The Stein-Stein model uses an OU process for volatility: \(d\sigma_t = \kappa(\theta - \sigma_t)\,dt + \sigma_v\,dW_t\). The constant diffusion \(\sigma_v\) means volatility is Gaussian and can become negative, violating property (iv). Since variance is \(V_t = \sigma_t^2\), negative volatility is unphysical. The Stein-Stein model satisfies (iii) but fails (iv).
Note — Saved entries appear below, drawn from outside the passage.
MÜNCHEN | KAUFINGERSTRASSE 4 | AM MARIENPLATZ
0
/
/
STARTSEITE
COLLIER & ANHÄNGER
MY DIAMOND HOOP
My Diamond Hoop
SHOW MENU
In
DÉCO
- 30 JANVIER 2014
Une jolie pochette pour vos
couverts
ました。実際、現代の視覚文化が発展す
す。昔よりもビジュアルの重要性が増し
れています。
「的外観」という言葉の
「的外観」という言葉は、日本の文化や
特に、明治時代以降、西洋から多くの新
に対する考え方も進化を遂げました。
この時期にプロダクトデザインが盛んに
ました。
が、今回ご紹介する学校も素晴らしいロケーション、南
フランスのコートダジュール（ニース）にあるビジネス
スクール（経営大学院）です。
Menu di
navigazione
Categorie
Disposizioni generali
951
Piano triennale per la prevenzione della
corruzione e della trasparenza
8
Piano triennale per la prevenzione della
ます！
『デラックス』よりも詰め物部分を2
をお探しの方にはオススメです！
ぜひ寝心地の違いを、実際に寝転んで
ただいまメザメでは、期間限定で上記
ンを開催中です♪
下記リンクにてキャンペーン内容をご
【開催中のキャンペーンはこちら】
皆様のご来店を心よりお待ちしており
Properties (i) and (ii) are partially recovered by working with \(V_t = \sigma_t^2\) (Schobel-Zhu, 1999), but the derivation is more complex, the resulting CF involves three Riccati equations instead of two, and the model still allows unphysical negative volatility paths.
Exercise 6. For calibration to a panel of option prices across strikes and maturities, explain why having a closed-form characteristic function (as in Heston) is a decisive computational advantage over models requiring numerical PDE solutions for each parameter evaluation (as in SABR with general \(\beta\)).
Solution to Exercise 6
In calibration, the model parameters \((\kappa, \theta, \sigma_v, \rho, V_0)\) are adjusted to minimize the distance between model-implied and market-observed option prices (or implied volatilities) across a panel of strikes \(K_1, \ldots, K_N\) and maturities \(T_1, \ldots, T_M\).
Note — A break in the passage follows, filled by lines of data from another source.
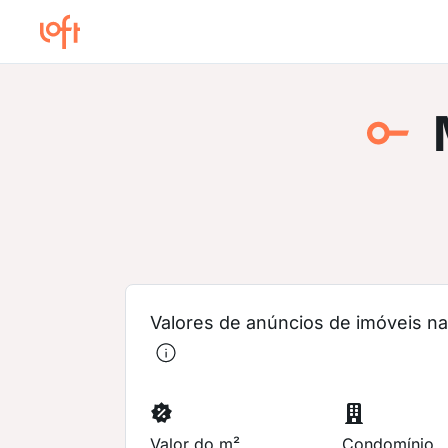
Valores de anúncios de imóveis na 
Valor do m²
Condomínio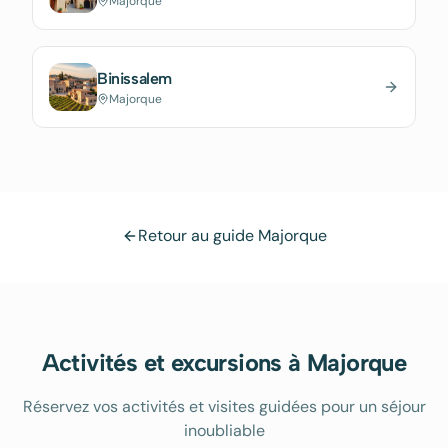
Majorque
Binissalem
Majorque
Retour au guide Majorque
Activités et excursions à Majorque
Réservez vos activités et visites guidées pour un séjour
inoubliable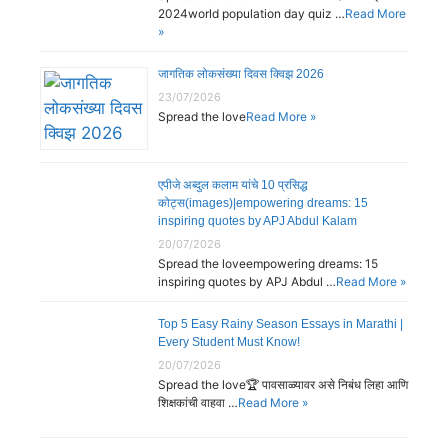
2024world population day quiz …
Read More
»
जागतिक लोकसंख्या दिवस क्विझ 2026
23/07/2026
Spread the love
Read More »
एपीजे अब्दुल कलाम यांचे 10 प्रसिद्ध
कोट्स(images)|empowering dreams: 15
inspiring quotes by APJ Abdul Kalam
20/07/2026
Spread the loveempowering dreams: 15
inspiring quotes by APJ Abdul …
Read More »
Top 5 Easy Rainy Season Essays in Marathi |
Every Student Must Know!
20/07/2026
Spread the love🏆 पावसाळ्यावर असे निबंध लिहा आणि
शिक्षकांची वाहवा …
Read More »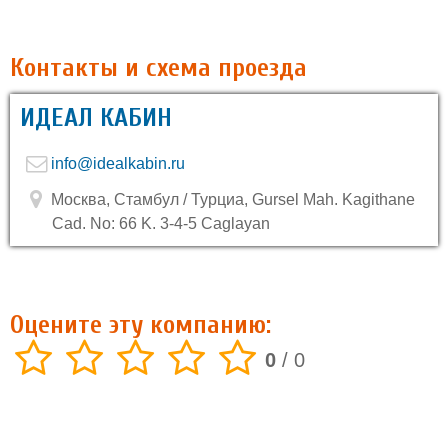
Контакты и схема проезда
ИДЕАЛ КАБИН
info@idealkabin.ru
Москва, Стамбул / Турциа, Gursel Mah. Kagithane
Cad. No: 66 K. 3-4-5 Caglayan
Оцените эту компанию:
0
/
0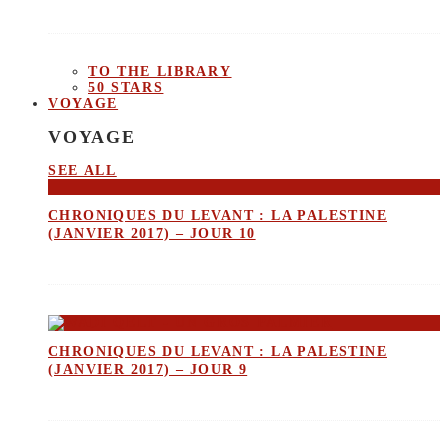
TO THE LIBRARY
50 STARS
VOYAGE
VOYAGE
SEE ALL
CHRONIQUES DU LEVANT : LA PALESTINE
(JANVIER 2017) – JOUR 10
CHRONIQUES DU LEVANT : LA PALESTINE
(JANVIER 2017) – JOUR 9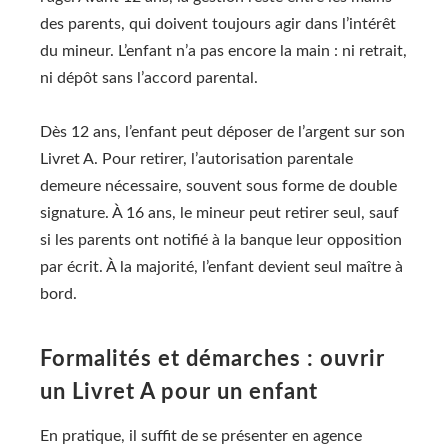
des parents, qui doivent toujours agir dans l’intérêt
du mineur. L’enfant n’a pas encore la main : ni retrait,
ni dépôt sans l’accord parental.
Dès 12 ans, l’enfant peut déposer de l’argent sur son
Livret A. Pour retirer, l’autorisation parentale
demeure nécessaire, souvent sous forme de double
signature. À 16 ans, le mineur peut retirer seul, sauf
si les parents ont notifié à la banque leur opposition
par écrit. À la majorité, l’enfant devient seul maître à
bord.
Formalités et démarches : ouvrir
un Livret A pour un enfant
En pratique, il suffit de se présenter en agence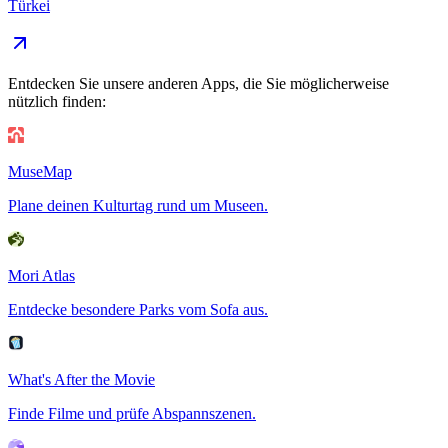
Türkei
Entdecken Sie unsere anderen Apps, die Sie möglicherweise
nützlich finden:
MuseMap
Plane deinen Kulturtag rund um Museen.
Mori Atlas
Entdecke besondere Parks vom Sofa aus.
What's After the Movie
Finde Filme und prüfe Abspannszenen.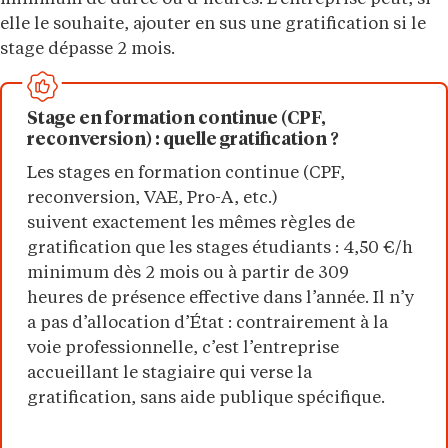
elle le souhaite, ajouter en sus une gratification si le
stage dépasse 2 mois.
Stage en formation continue (CPF,
reconversion) : quelle gratification ?
Les stages en formation continue (CPF,
reconversion, VAE, Pro-A, etc.)
suivent exactement les mêmes règles de
gratification que les stages étudiants : 4,50 €/h
minimum dès 2 mois ou à partir de 309
heures de présence effective dans l’année. Il n’y
a pas d’allocation d’État : contrairement à la
voie professionnelle, c’est l’entreprise
accueillant le stagiaire qui verse la
gratification, sans aide publique spécifique.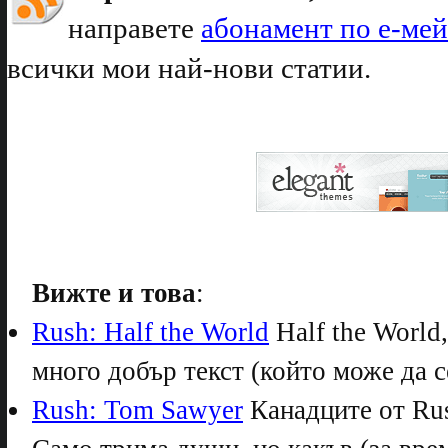
направете
абонамент по е-ме
всички мои най-нови статии.
Вижте и това
:
Rush: Half the World
Half the World,
много добър текст (който може да се
Rush: Tom Sawyer
Канадците от Rus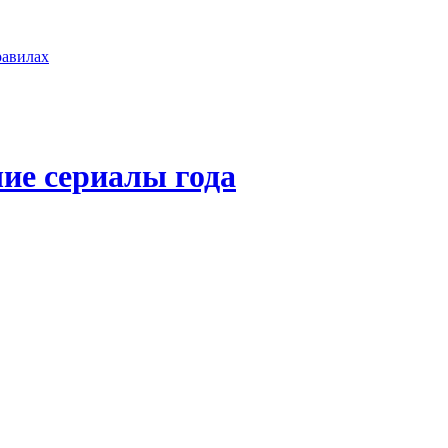
равилах
ие сериалы года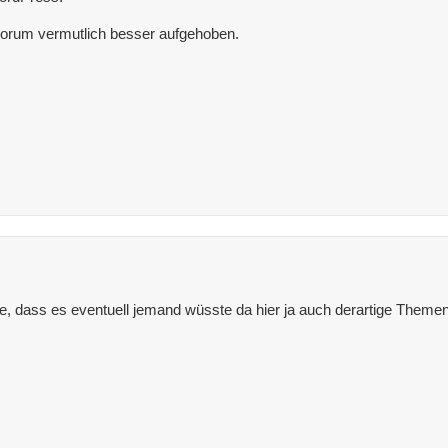
Forum vermutlich besser aufgehoben.
e, dass es eventuell jemand wüsste da hier ja auch derartige Themen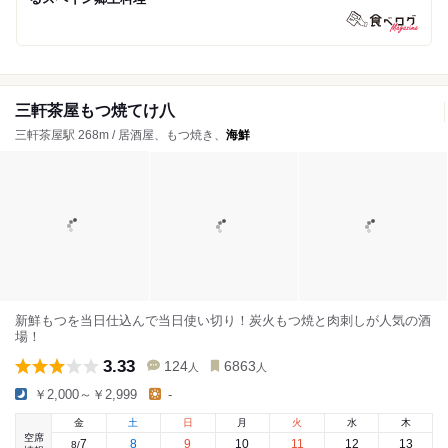
三軒茶屋もつ焼てけ八
三軒茶屋駅 268m / 居酒屋、もつ焼き、
海鮮
新鮮もつを当日仕込んで当日使い切り！炭火もつ焼と肉刺しが人気の酒
場！
3.33
124
6863
人
人
￥2,000～￥2,999
-
金
土
日
月
火
水
木
空席
7
8
9
10
11
12
13
8
/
With a closed-form CF (Heston):
- For each parameter vector proposed by the optimizer, the CF \(\phi(u, \tau)\) is evaluated directly from the explicit formula.
- Option prices for all \(N \times M\) instruments are computed via FFT (Fast Fourier Transform) or the COS method in \(O(N \log N)\) operations per maturity, with each CF evaluation costing \(O(1)\).
- A single calibration iteration evaluates perhaps \(10^2\)--\(10^3\) options in milliseconds.
- The optimizer typically requires \(10^2\)--\(10^3\) iterations, giving total calibration time of seconds to minutes.
Without a closed-form CF (e.g., SABR with general \(\beta\)):
- For each parameter vector, one must solve a 2D PDE or run Monte Carlo to obtain each option price.
- A 2D PDE solve with adequate resolution (\(100 \times 100\) grid) requires \(O(10^4)\) operations per time step and \(O(10^2)\) time steps, so \(O(10^6)\) per option price.
- Monte Carlo with \(10^5\) paths and \(10^2\) time steps requires \(O(10^7)\) operations per option price.
- Evaluating \(10^2\)--\(10^3\) options per calibration iteration becomes extremely expensive.
The ratio of computational cost is roughly \(10^3\)--\(10^6\) times more expensive per calibration iteration without a CF. Since calibration must be performed frequently (daily or intraday for trading desks), the closed-form CF is not just convenient but practically essential for production use. This is the decisive advantage of the Heston model's affine structure.